HokiPoki
ReviewAudited by ClawScan on May 10, 2026.
Overview
HokiPoki is coherent for routing work to other AI models, but it can share broad project content, auto-apply remote patches, and run a listener using local AI accounts.
Install only if you trust the HokiPoki CLI and understand that it may send project files to remote AI providers and modify local code. Prefer narrow file selections, use --no-auto-apply, review diffs before applying changes, avoid secrets, and run provider/listener mode only with dedicated accounts or trusted workspaces.
Findings (5)
Artifact-based informational review of SKILL.md, metadata, install specs, static scan signals, and capability signals. ClawScan does not execute the skill or run runtime probes.
A global npm CLI can run with the user's local permissions and will handle the HokiPoki workflow outside this skill's scanned files.
The skill requires installing and authenticating a global external CLI, while no CLI code is included in the artifact set for review.
npm install -g @next-halo/hokipoki-cli hokipoki login
Verify the npm package and publisher before installing, consider using a sandbox or dedicated environment, and pin/review the CLI version where possible.
A remote model's output could change local source files before the user reviews the patch, especially if broad directories or the whole repo are included.
The documented default can apply patches produced by a remote AI/provider directly to local project files; the safer --no-auto-apply option exists but is not made the default workflow.

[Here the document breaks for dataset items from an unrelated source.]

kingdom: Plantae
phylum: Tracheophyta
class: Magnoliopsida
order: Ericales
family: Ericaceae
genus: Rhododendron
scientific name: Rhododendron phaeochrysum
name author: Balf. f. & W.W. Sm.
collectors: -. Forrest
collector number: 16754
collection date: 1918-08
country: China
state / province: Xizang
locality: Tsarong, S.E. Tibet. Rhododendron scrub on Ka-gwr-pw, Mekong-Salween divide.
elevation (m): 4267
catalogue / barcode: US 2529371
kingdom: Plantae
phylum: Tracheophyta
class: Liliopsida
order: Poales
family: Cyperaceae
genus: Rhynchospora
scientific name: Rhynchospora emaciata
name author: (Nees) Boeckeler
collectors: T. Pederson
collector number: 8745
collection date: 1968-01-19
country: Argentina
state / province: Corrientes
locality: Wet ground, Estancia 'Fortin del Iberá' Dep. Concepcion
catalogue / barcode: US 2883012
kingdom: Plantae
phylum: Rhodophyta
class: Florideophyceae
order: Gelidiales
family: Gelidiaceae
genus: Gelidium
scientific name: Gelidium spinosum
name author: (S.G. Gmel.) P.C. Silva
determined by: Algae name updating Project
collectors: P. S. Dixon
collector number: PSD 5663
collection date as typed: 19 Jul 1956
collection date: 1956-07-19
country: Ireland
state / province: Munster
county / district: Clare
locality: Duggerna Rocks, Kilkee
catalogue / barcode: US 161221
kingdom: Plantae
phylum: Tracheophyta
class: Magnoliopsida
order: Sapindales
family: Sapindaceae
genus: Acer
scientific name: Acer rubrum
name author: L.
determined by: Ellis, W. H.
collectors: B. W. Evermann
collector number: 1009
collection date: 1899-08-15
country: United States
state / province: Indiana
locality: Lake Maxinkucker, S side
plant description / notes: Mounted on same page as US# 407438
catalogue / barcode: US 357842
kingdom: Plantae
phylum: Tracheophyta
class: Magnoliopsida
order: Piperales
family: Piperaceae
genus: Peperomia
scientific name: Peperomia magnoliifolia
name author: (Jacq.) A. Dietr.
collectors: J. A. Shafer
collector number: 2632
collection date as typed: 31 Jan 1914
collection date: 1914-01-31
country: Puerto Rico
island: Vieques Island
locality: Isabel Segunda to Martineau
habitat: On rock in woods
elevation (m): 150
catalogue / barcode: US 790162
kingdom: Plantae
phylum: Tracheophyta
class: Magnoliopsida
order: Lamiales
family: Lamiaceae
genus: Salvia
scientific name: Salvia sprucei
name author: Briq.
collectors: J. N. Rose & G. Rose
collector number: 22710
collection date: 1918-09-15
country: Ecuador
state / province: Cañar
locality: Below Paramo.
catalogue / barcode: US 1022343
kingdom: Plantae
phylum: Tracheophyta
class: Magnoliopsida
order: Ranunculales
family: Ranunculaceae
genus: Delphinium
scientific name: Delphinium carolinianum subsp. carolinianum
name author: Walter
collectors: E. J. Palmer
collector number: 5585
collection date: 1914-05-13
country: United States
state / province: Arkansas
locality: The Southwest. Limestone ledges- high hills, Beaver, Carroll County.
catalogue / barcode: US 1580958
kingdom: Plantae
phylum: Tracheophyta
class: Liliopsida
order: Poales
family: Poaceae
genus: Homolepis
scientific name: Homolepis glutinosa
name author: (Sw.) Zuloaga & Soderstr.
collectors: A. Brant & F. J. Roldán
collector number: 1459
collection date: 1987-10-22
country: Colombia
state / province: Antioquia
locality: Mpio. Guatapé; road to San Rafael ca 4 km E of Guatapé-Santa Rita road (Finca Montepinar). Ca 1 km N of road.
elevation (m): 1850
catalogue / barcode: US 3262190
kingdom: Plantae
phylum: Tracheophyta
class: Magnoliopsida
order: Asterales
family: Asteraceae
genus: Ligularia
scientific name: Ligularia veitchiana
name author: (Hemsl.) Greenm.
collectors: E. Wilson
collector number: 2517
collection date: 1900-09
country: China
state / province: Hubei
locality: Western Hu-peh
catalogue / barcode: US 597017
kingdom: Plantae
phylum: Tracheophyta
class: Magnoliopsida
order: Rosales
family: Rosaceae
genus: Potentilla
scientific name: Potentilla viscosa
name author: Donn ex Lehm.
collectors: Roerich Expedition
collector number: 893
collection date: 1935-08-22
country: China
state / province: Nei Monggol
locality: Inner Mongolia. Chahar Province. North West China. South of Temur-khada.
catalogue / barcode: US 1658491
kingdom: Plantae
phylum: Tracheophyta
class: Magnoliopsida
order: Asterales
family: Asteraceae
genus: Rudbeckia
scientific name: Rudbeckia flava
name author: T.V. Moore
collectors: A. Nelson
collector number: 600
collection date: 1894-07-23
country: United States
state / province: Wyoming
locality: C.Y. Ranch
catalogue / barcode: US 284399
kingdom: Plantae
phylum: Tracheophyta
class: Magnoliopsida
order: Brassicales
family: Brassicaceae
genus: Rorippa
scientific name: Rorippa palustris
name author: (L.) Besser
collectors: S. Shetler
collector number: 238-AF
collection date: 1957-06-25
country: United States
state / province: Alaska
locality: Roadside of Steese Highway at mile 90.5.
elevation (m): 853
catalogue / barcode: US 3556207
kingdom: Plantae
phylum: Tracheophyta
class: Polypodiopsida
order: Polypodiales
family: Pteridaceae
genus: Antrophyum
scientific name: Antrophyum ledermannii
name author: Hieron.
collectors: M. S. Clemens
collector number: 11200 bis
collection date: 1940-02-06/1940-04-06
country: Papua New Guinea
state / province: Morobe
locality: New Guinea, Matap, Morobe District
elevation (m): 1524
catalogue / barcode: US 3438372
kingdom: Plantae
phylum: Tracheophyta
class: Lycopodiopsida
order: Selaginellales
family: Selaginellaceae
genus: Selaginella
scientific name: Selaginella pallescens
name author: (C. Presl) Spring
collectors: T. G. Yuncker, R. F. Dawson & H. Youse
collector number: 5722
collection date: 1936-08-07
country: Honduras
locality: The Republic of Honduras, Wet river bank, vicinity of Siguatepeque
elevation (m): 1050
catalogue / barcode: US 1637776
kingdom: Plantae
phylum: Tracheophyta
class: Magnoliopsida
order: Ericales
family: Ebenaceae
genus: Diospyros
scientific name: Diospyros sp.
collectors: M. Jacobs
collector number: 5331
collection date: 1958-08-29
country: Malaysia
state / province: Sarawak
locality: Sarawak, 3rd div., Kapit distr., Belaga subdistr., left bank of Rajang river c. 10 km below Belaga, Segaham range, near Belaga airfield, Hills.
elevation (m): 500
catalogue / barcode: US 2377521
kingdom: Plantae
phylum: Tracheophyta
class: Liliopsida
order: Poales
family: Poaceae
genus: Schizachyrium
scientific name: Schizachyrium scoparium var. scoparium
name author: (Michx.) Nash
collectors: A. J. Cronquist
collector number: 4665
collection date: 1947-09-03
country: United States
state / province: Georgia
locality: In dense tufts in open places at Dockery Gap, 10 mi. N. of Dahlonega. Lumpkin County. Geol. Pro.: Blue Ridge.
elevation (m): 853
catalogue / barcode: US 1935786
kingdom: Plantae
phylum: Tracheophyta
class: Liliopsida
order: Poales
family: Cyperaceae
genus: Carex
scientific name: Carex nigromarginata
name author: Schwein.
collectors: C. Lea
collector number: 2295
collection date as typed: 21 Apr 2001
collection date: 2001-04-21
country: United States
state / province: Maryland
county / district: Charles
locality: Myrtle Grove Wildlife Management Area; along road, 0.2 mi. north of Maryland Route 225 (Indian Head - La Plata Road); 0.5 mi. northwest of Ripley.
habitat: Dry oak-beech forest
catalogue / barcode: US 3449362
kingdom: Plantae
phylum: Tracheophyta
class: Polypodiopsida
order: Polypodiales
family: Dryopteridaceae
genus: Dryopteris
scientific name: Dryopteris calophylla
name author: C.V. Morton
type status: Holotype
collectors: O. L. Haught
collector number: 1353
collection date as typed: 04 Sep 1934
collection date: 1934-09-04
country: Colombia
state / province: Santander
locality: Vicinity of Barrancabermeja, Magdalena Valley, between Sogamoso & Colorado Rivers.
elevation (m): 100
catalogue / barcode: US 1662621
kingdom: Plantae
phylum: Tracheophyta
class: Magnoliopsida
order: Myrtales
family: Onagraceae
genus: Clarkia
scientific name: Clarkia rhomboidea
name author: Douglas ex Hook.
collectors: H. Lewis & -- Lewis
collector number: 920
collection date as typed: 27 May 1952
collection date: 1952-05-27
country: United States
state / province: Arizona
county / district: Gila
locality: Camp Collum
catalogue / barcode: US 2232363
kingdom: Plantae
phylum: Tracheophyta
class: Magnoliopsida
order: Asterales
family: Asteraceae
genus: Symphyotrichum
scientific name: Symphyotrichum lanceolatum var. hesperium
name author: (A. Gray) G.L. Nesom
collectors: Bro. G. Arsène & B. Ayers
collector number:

Patches auto-apply when the target directory is a git repo with committed files.
Use --no-auto-apply by default, require explicit user confirmation before applying patches, and review git diffs before committing or running modified code.
Project code or other private files could be shared with a remote provider or workspace participant if the agent uses broad request options.
The skill can send selected files, directories, or an entire repository to a remote model over the HokiPoki P2P workflow, but the artifacts do not clearly define provider identity, workspace access boundaries, or retention controls beyond high-level claims.
Send a task to a remote AI model... # Whole project (respects .gitignore) ... --all --json
Prefer explicit file lists, avoid sending secrets, verify the destination workspace/provider, and review HokiPoki's privacy and retention terms before using --dir or --all.
Incoming requests may consume or exercise the user's local AI subscriptions and authenticated tool access while the listener is running.
Provider/listener mode relies on local authenticated AI-tool accounts and token stores, and the skill metadata declares no primary credential or scoped permission contract.
Token Location ... Codex ... `~/.codex/auth.json` ... Gemini ... `~/.gemini/oauth_creds.json` Auto-refresh: `hokipoki listen` auto-triggers re-auth if a token is expired.
Use dedicated accounts or tokens where possible, monitor subscription usage, restrict who can send provider requests, and log out or stop the listener when not needed.
The machine may continue handling remote AI requests longer than the user intended, consuming local resources or subscriptions.
The listener is disclosed and purpose-aligned, but it creates an ongoing provider mode that can keep accepting incoming work while it runs.
# Start listening hokipoki listen --tools claude codex
Run listener mode only intentionally, stop it after use, and confirm any workspace/tool restrictions before advertising availability.